Observation (CEACR) - adopted 1995, published 82nd ILC session (1995)

The Committee notes the information supplied by the Government in its reports. It also notes the observations of the Union of Autonomous Trade Unions of Croatia and the Government's comments on thereon.

The Committee observes that the above organization's comments refer to certain provisions of the law prohibiting or restricting the exercise of the right to strike in various sectors: the Defense Act prohibits strikes by military personnel and persons directly connected with combat preparations; the Internal Affairs Act prohibits strikes by workers in internal affairs if the strike would prevent the performance of the activities of the Internal Affairs Department; and the Electric Power Industry Act, the Croatian Railways Act, the Forests Act, the Roads Act and the Foundation of Public Croatian Postal and Telecommunications Company Act, provide for a minimum service in the event of a strike.

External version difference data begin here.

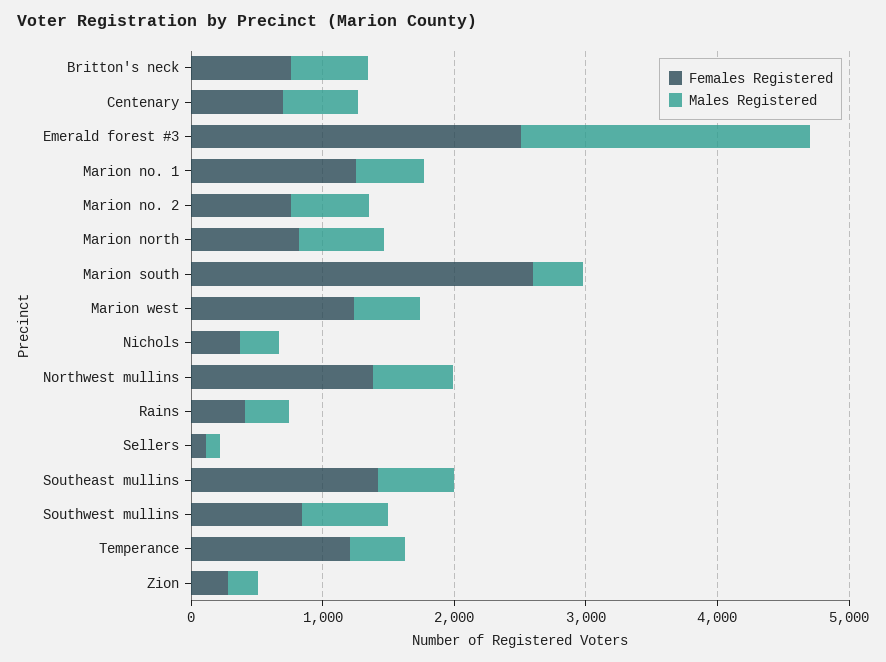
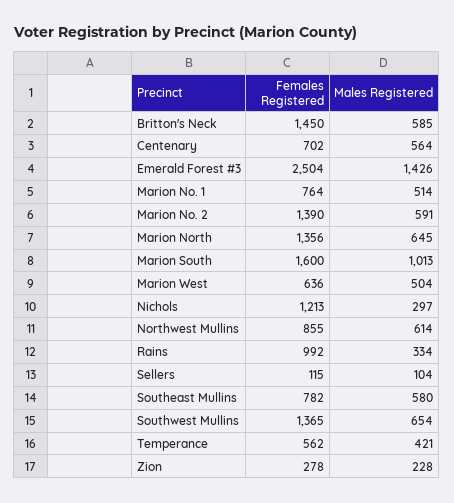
Females Registered, Britton's neck: 800 -> 1450
Males Registered, Emerald forest #3: 2200 -> 1426
Females Registered, Marion no. 1: 1200 -> 764
Females Registered, Marion no. 2: 800 -> 1390
Females Registered, Marion north: 800 -> 1356
Females Registered, Marion south: 2600 -> 1600
Males Registered, Marion south: 400 -> 1013
Females Registered, Marion west: 1200 -> 636
Females Registered, Nichols: 400 -> 1213
Females Registered, Northwest mullins: 1400 -> 855
Females Registered, Rains: 400 -> 992
Females Registered, Southeast mullins: 1400 -> 782
Females Registered, Southwest mullins: 800 -> 1365
Females Registered, Temperance: 1200 -> 562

In this connection the Committee notes the Government's statement that by means of special laws the right to strike in the military forces, the police and certain public services has been restricted to an extent compatible with the continuation of activities needed for the maintenance of production and activities which are essential in order to prevent any danger to the life, health and safety of the population. The Government also refers to the state of danger of immediate war prevailing in the country as a reason for restricting exercise of the right to strike in certain sectors connected with preparations for combat.

The Committee notes that the ban on the exercise of the right to strike concerns only members of the armed forces and is not therefore inconsistent with the Convention. The Committee also observes that, as regards the other sectors, the legislation does not prohibit the exercise of the right to strike but provides for acceptable restrictions (minimum service) which are compatible with the application of the Convention.

The Committee also observes that the comments of the Union of Autonomous Trade Unions of Croatia also refer to a Bill to regulate the right to strike in public services and companies. The Committee examines these comments, together with other matters relating to the application of the Convention, in a direct request addressed to the Government.